Calamari to Go

I shot this down at Thornton Creek and it’s an excellent example to illustrate how being at the right place, at the right time is what it’s all about!
I saw something down on the rocks and glassed it,only to discover that it was not one but two Humboldt squid! They had washed ashore! The tide was out and I knew that a bear would be coming along sooner or later and hurried down to get into position ! Sure enough,this guy (Bruno) came by 1/2 hour later and took the squid into the forest for his own private dinner of Calamari.
These interesting creatures have been washing ashore occasionally during the summer. I haven’t heard of a reason as to why,but a local biologist , Josie Osborne has been looking into it.
This may be the first documentation of this occurring in Nature. It may of happened else where folks,but if you don’t have a camera,it doesn’t mean much! You need to carry your camera all the time!

Humboldt Squid

This beautiful creature was still living when I came across it! It was blowing bubbles . You can not only see one to the left of the eye,but you can also see me in the reflection!
While I was watching it ,the bubbles stop and new that it had just passed
These creatures are VERY smart and they can problem solve like us. When they are looking at you,you can feel them not just looking ,but seeing you and figuring you out! They are also an aggressive predator! They feed in frenzies at night near the surface. They go back down deeper during the day to avoid any bigger predator.

I decided that a bear would probably come by fairly soon and looked at the angle of the light and found myself a nice spot to wait for the action to happen.
And it did.
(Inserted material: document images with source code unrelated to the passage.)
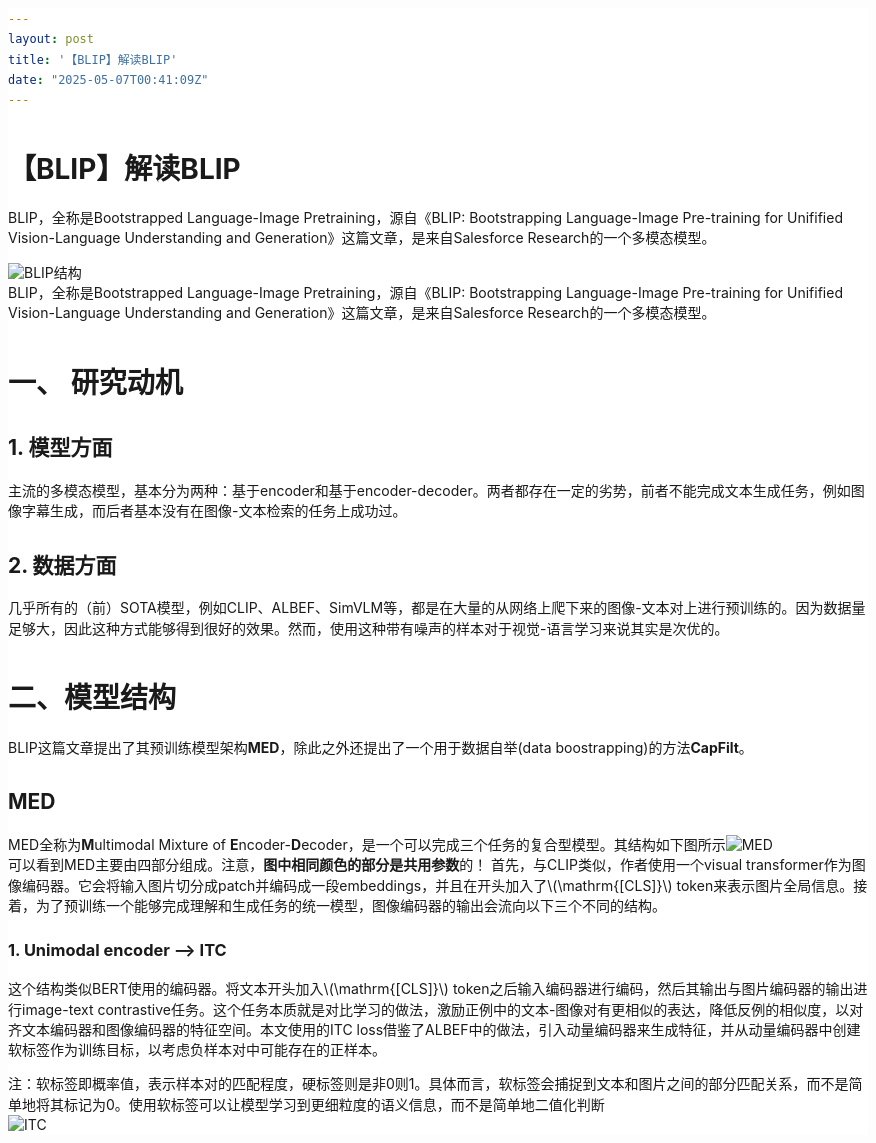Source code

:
 ```yaml
---
layout: post
title: '【BLIP】解读BLIP'
date: "2025-05-07T00:41:09Z"
---
```

【BLIP】解读BLIP
============

BLIP，全称是Bootstrapped Language-Image Pretraining，源自《BLIP: Bootstrapping Language-Image Pre-training for Unifified Vision-Language Understanding and Generation》这篇文章，是来自Salesforce Research的一个多模态模型。

![BLIP结构](https://img2024.cnblogs.com/blog/2948101/202505/2948101-20250506211846045-1597496203.png)  
BLIP，全称是Bootstrapped Language-Image Pretraining，源自《BLIP: Bootstrapping Language-Image Pre-training for Unifified Vision-Language Understanding and Generation》这篇文章，是来自Salesforce Research的一个多模态模型。

一、 研究动机
=======

1\. 模型方面
--------

主流的多模态模型，基本分为两种：基于encoder和基于encoder-decoder。两者都存在一定的劣势，前者不能完成文本生成任务，例如图像字幕生成，而后者基本没有在图像-文本检索的任务上成功过。

2\. 数据方面
--------

几乎所有的（前）SOTA模型，例如CLIP、ALBEF、SimVLM等，都是在大量的从网络上爬下来的图像-文本对上进行预训练的。因为数据量足够大，因此这种方式能够得到很好的效果。然而，使用这种带有噪声的样本对于视觉-语言学习来说其实是次优的。

二、模型结构
======

BLIP这篇文章提出了其预训练模型架构**MED**，除此之外还提出了一个用于数据自举(data boostrapping)的方法**CapFilt**。

MED
---

MED全称为**M**ultimodal Mixture of **E**ncoder-**D**ecoder，是一个可以完成三个任务的复合型模型。其结构如下图所示![MED](https://img2024.cnblogs.com/blog/2948101/202505/2948101-20250506212033694-578590672.png)  
可以看到MED主要由四部分组成。注意，**图中相同颜色的部分是共用参数**的！ 首先，与CLIP类似，作者使用一个visual transformer作为图像编码器。它会将输入图片切分成patch并编码成一段embeddings，并且在开头加入了\\(\\mathrm{\[CLS\]}\\) token来表示图片全局信息。接着，为了预训练一个能够完成理解和生成任务的统一模型，图像编码器的输出会流向以下三个不同的结构。

### 1\. Unimodal encoder --> ITC

这个结构类似BERT使用的编码器。将文本开头加入\\(\\mathrm{\[CLS\]}\\) token之后输入编码器进行编码，然后其输出与图片编码器的输出进行image-text contrastive任务。这个任务本质就是对比学习的做法，激励正例中的文本-图像对有更相似的表达，降低反例的相似度，以对齐文本编码器和图像编码器的特征空间。本文使用的ITC loss借鉴了ALBEF中的做法，引入动量编码器来生成特征，并从动量编码器中创建软标签作为训练目标，以考虑负样本对中可能存在的正样本。

注：软标签即概率值，表示样本对的匹配程度，硬标签则是非0则1。具体而言，软标签会捕捉到文本和图片之间的部分匹配关系，而不是简单地将其标记为0。使用软标签可以让模型学习到更细粒度的语义信息，而不是简单地二值化判断  
![ITC](https://img2024.cnblogs.com/blog/2948101/202505/2948101-20250506212154154-1706759400.png)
A great opportunity to say the least to get a picture of a wild bear grabbing a Humboldt squid !

Prairie Warbler

This little fellow I am told is a very rare bird for the West coast of Vancouver Island!
A friend of mine who is recognized as one of British Colombia’s top birders (Adrian Dorst) had it land in his tree just outside of his office window. I got this shot and a few more. The tree colours make this shot much richer! It was very flighty and hard to shoot as a result.
When word got out that it was here,many birders came from great distances and just hung around waiting to see it for weeks.

Sunset Search

This military helicopter from Comox was searching for a missing surfer at sunset.
It turned out that the young woman,changed her mind about surfing and went to Port Alberni instead without telling anybody.


When they jump,they basically fall and get lift .
The first wing stroke gives enough for lift off,and than they begin to fall and continue to flap.
This is what the eaglets learn when they start to leave the nest. How to take off and how to land!
I have seen eagles chasing one another and go into thick forest and maneuver like a swallow! I have also heard them crashing through the forest and they have to walk through the bush and come out at the forests edge. They do need alot of room to maneuver! All big birds do.
I’ve seen several of the Monas Island gang hop out at the forests edge after crashing through the forest and then gather their wits and fly off.